Now that restrictions are easing, we have contemplated whether a return to everything ‘pre-Covid’ is really best practice. We’ve realised that some of the new routines enforced upon us have been of great benefit to our students, instilling in them levels of responsibility, organisation, problem-solving and resilience that we have not witnessed in the past.

Here’s what we’ve noticed during the changes brought about by COVID.

  1. Children thrive on walking to class on their own and love the responsibility and independence this brings
    All children want to see themselves as confident and responsible and they need to experience these traits for their ongoing self-esteem.
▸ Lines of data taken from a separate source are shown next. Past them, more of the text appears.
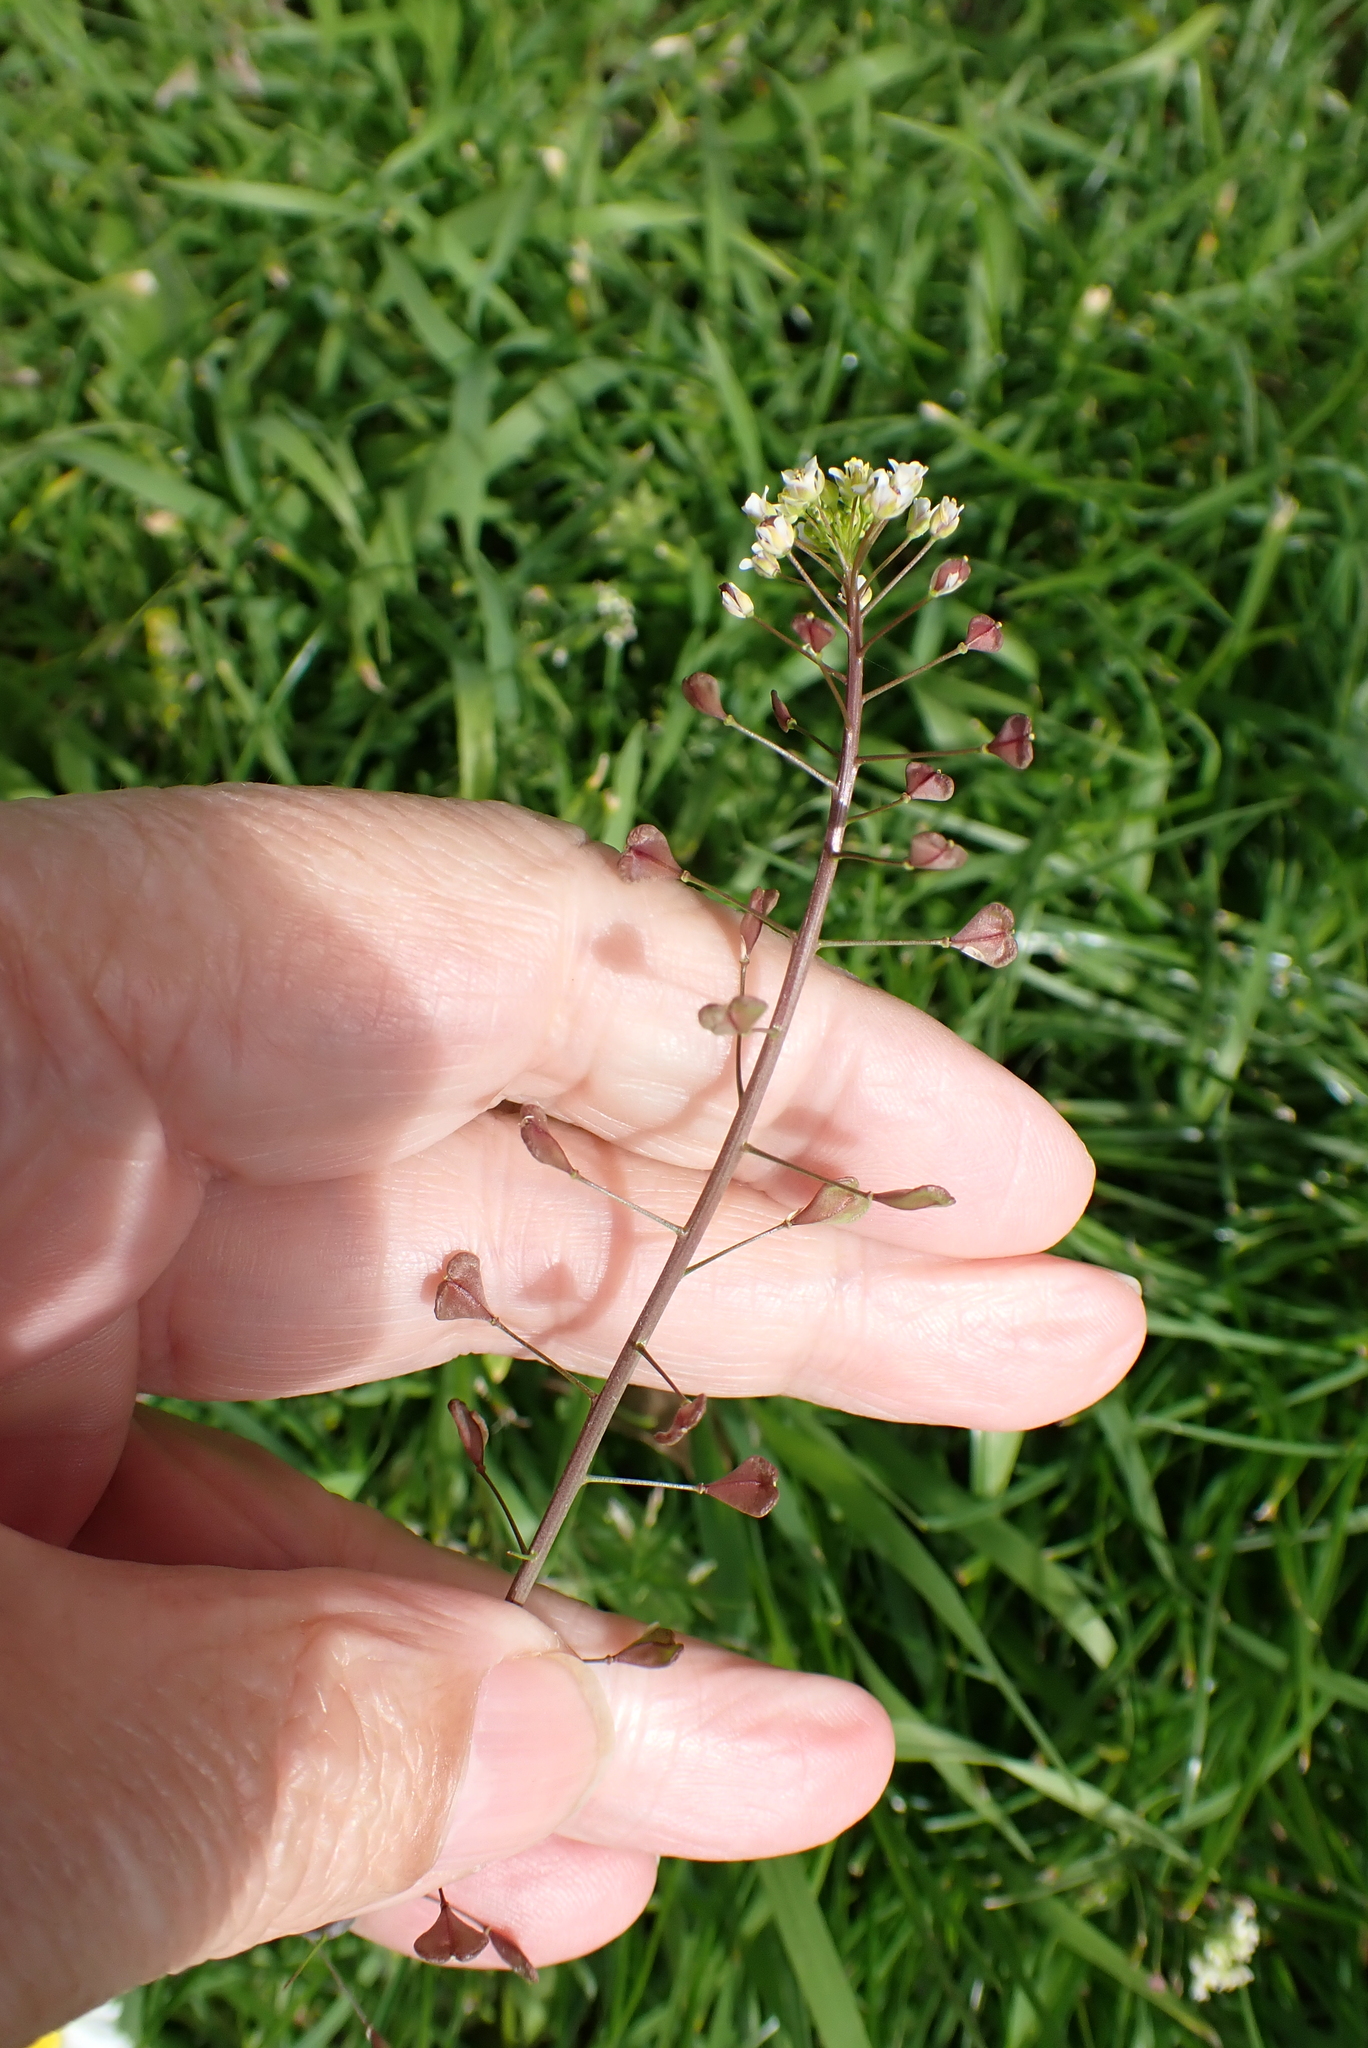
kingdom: Plantae
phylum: Tracheophyta
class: Magnoliopsida
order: Brassicales
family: Brassicaceae
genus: Capsella
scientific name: Capsella bursa-pastoris
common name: Shepherd's purse
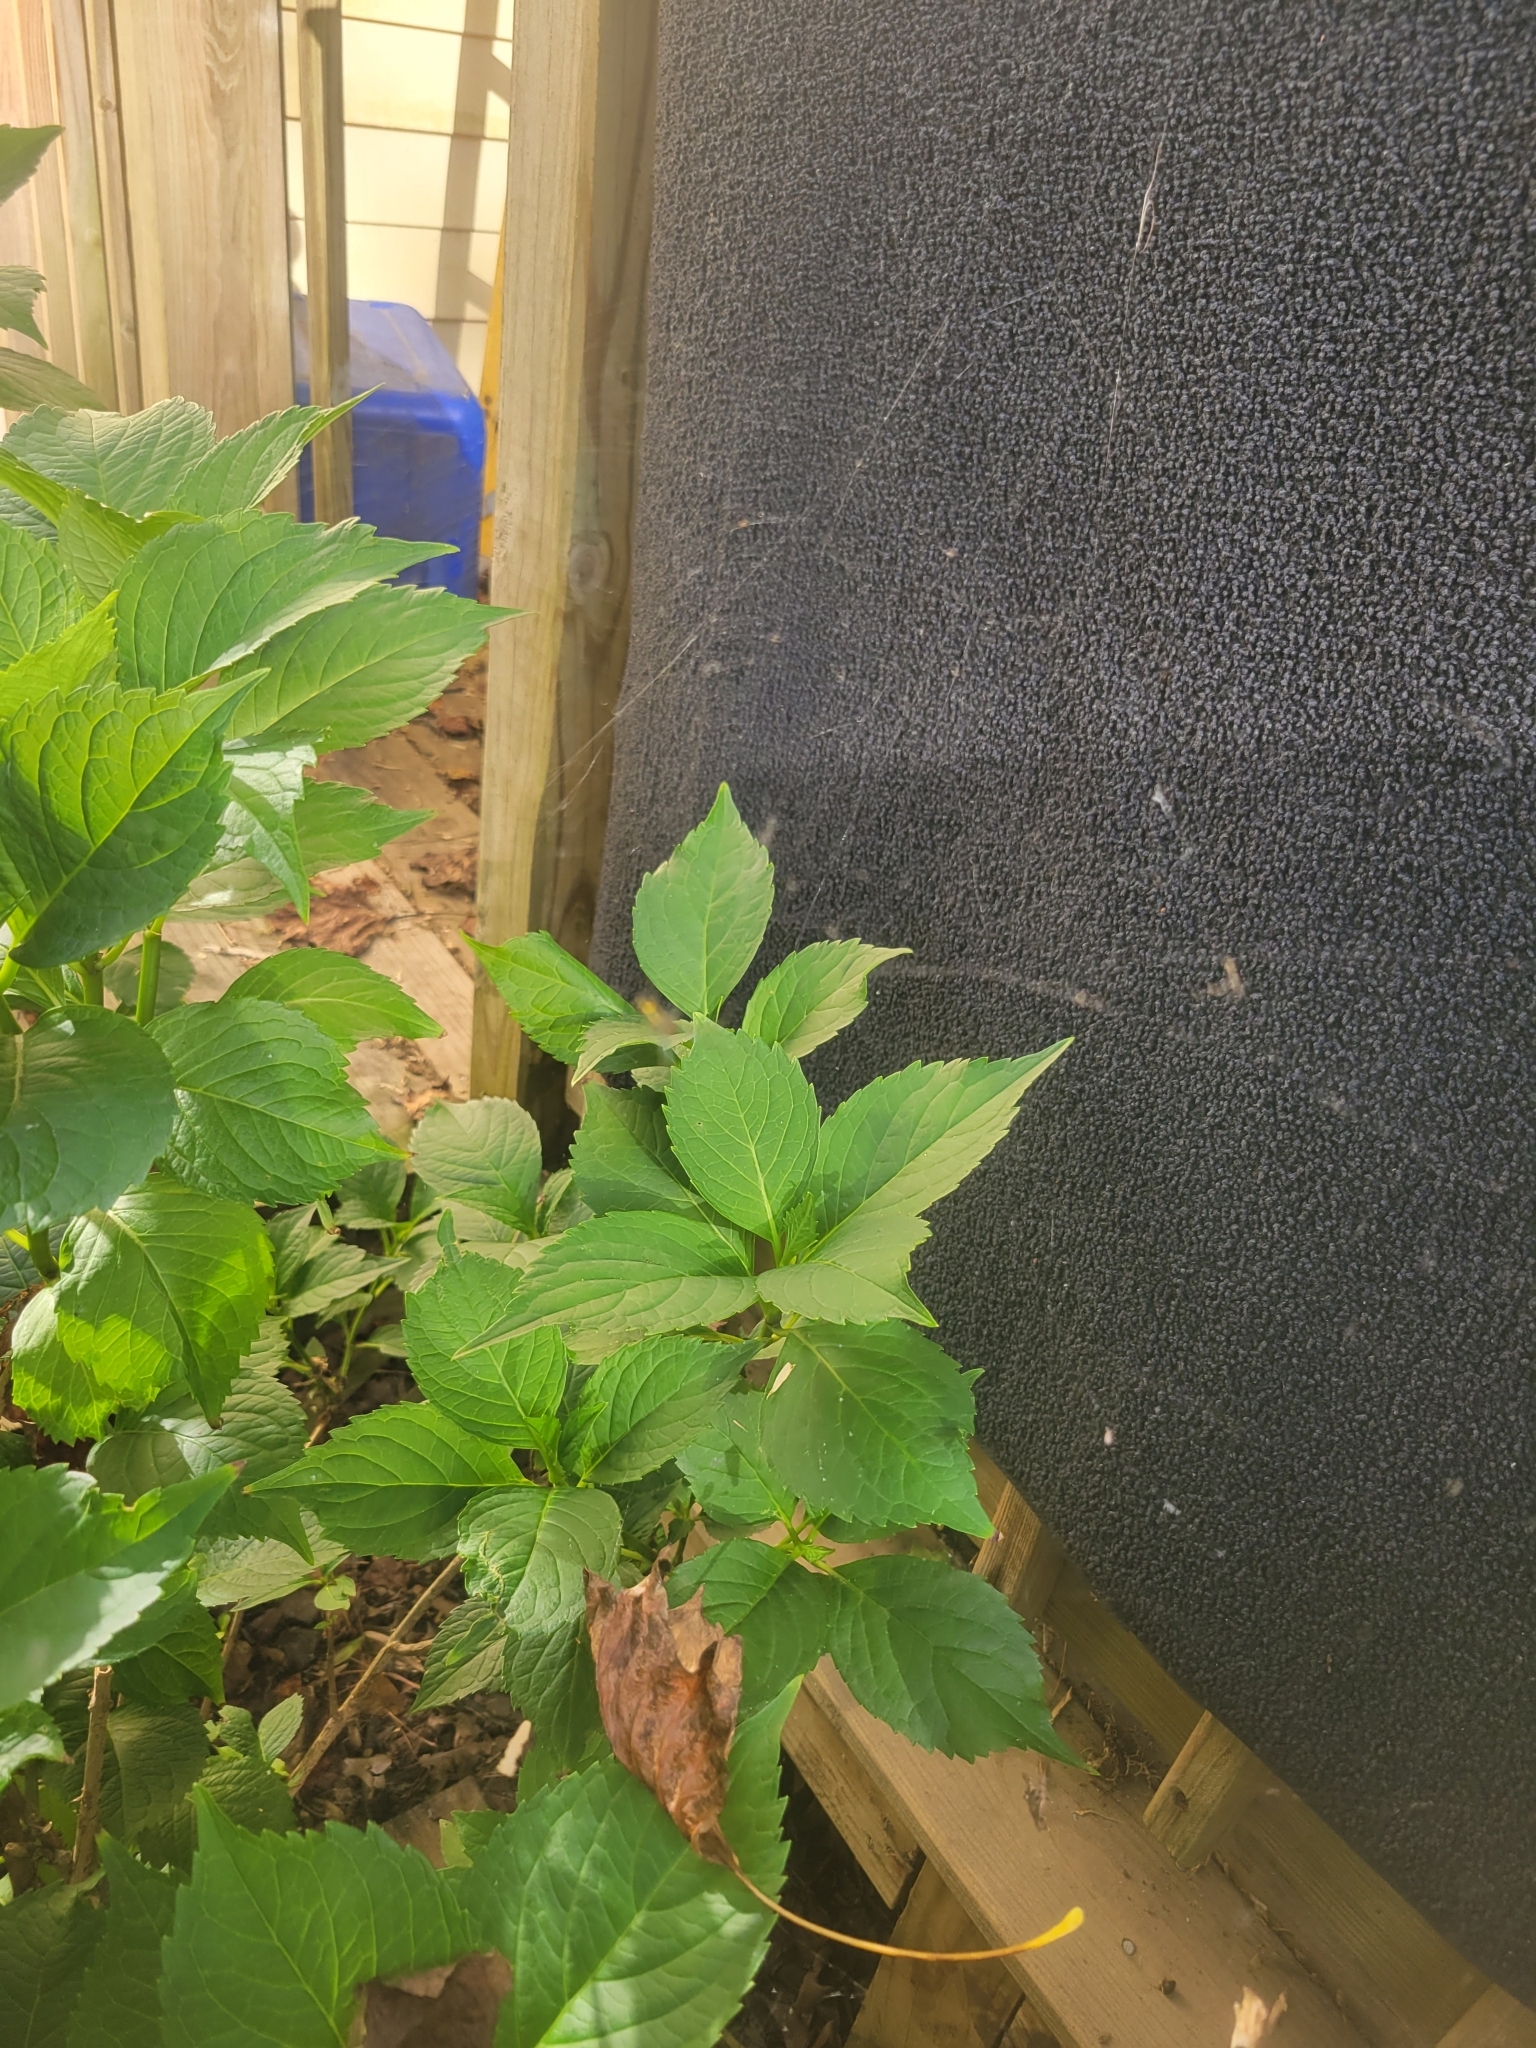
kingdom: Animalia
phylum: Arthropoda
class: Arachnida
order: Araneae
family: Tetragnathidae
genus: Leucauge
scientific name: Leucauge venusta
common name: Longjawed orb weavers
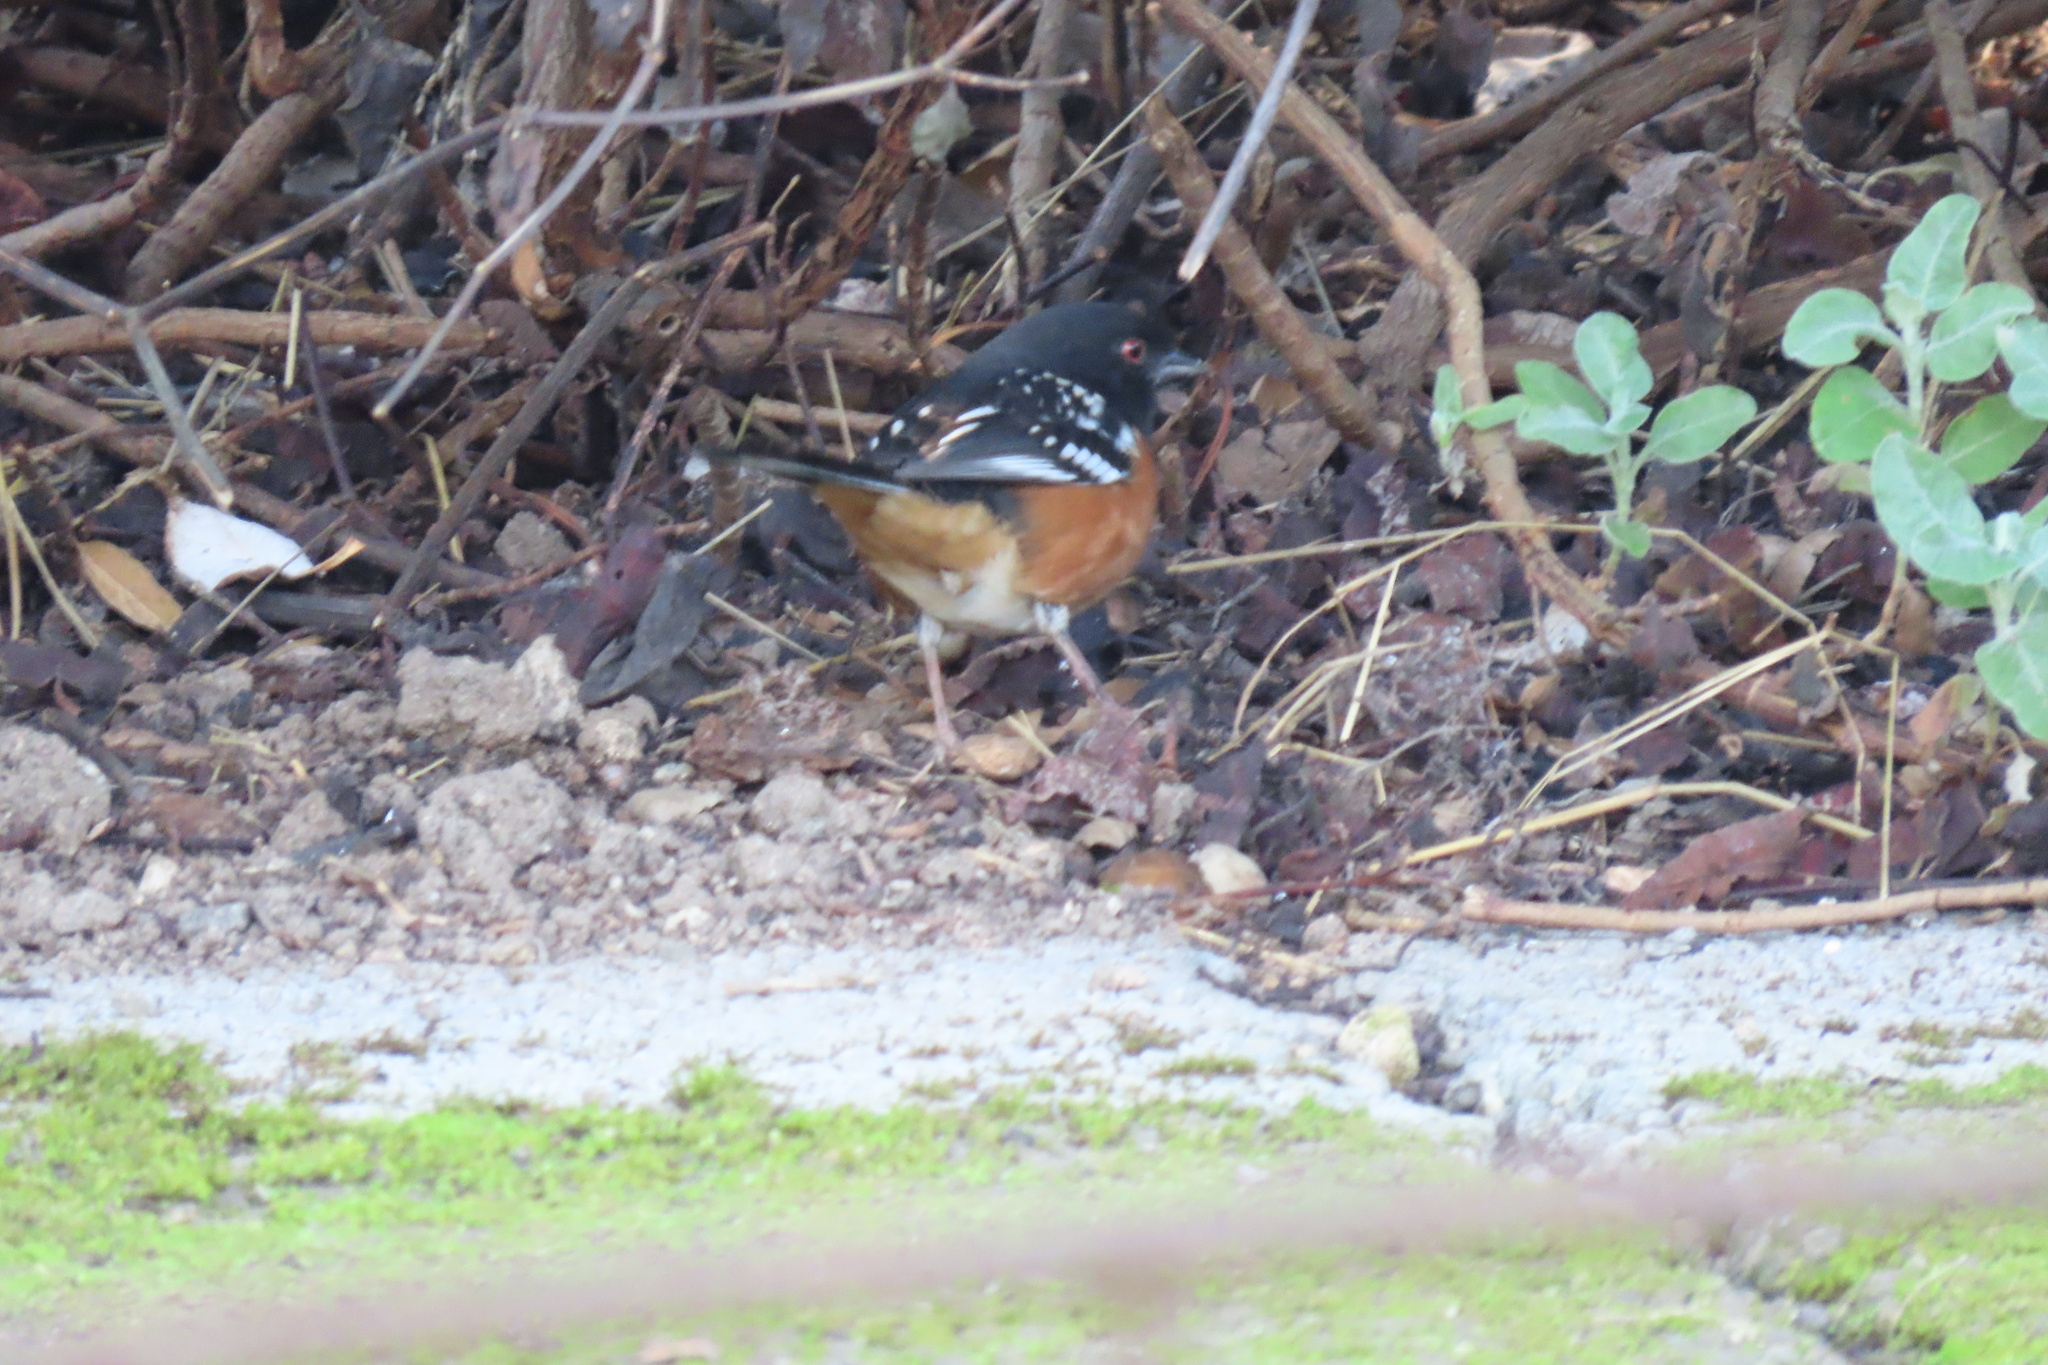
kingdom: Animalia
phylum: Chordata
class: Aves
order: Passeriformes
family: Passerellidae
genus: Pipilo
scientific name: Pipilo maculatus
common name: Spotted towhee
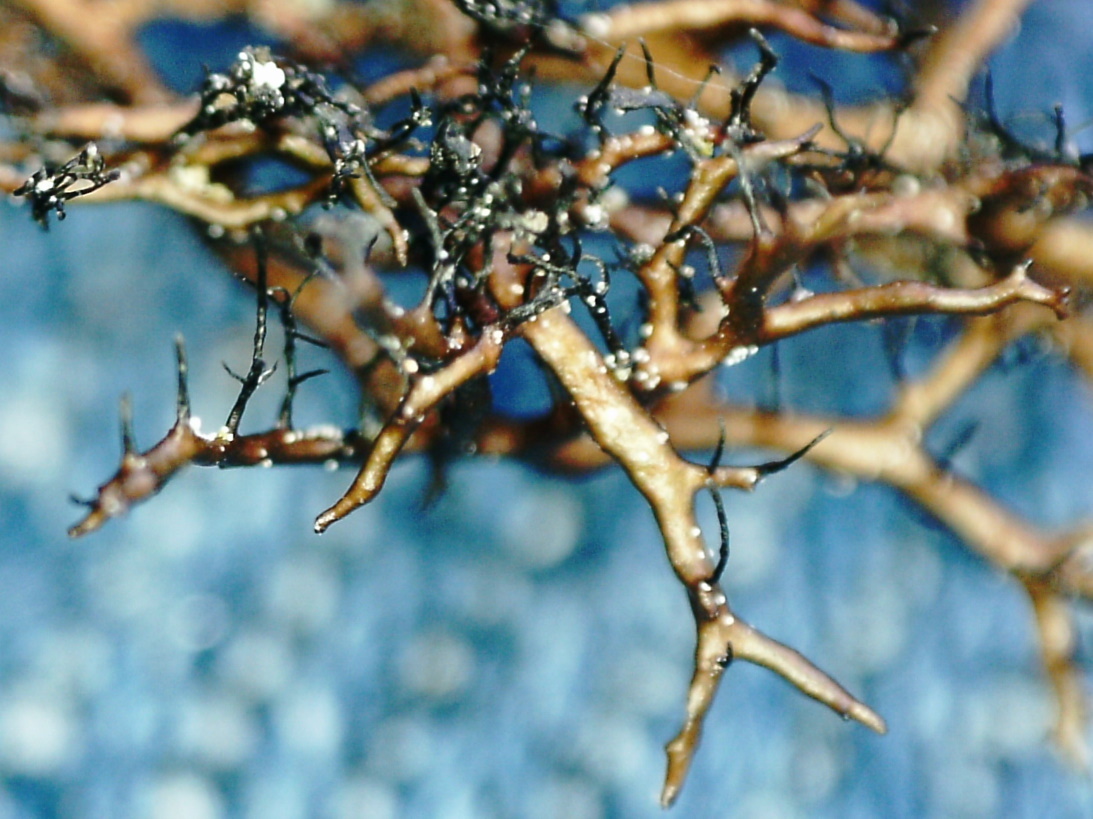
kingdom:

During COVID, our students (even those with diagnosed anxiety) have demonstrated that they are highly capable of getting themselves from ‘A to B’ within the safe environment of the College grounds.
  1. Children can organise themselves and their own belongings when expectations are clear
    Even our youngest Junior School children have shown success at following established routines and being organised, without help and direction from parents at classrooms in the morning. Lunch boxes, blue folders, drink bottles and Home Readers! Our kids know their morning routine in regards to these things and have benefitted from the success of managing these expectations on their own without help or reminders.
  1. Children have become better problem solvers
    Kids can get very used to bringing problems to their parents to solve. COVID has forced children to take problems or concerns to their class teachers on their own. Being confident and asking for help when required is vitally important for children to learn. Please continue to encourage your child to be a problem solver. When your child brings a problem to you, ask them, ‘Is this something you can handle on your own?’ or ‘What do you think I should do to help solve the problem?’ When kids develop personal responsibility and problem-solving skills, it gives them their best chance of avoiding many of the pitfalls of life and makes them more resilient and better able to deal with inevitable problems that arise.
  1. Separating from parents sooner in the morning, and having some play time enables a more settled and smoother start to the day.
    Previously, staff have had to deal with issues of separation anxiety at the morning bell, which can have a significant impact upon how a class starts their day. Also, having some active play in the morning and an opportunity to connect with their peers has helped set children up for a great day of learning.

If given an opportunity and a ‘crutch’, our children will regress to old routines very quickly, becoming low risk-takers, reliant on parents.

I strongly encourage you to be like my friend. Capitalise on the gains made during COVID. Continue these new routines and practices in order to help your child be the confident, independent and resilient child I know you desire them to be!

While it can be very hard to ‘step back’ as a parent, doing so allows your child to ‘step up’. You’ll both reap the benefits in the long run.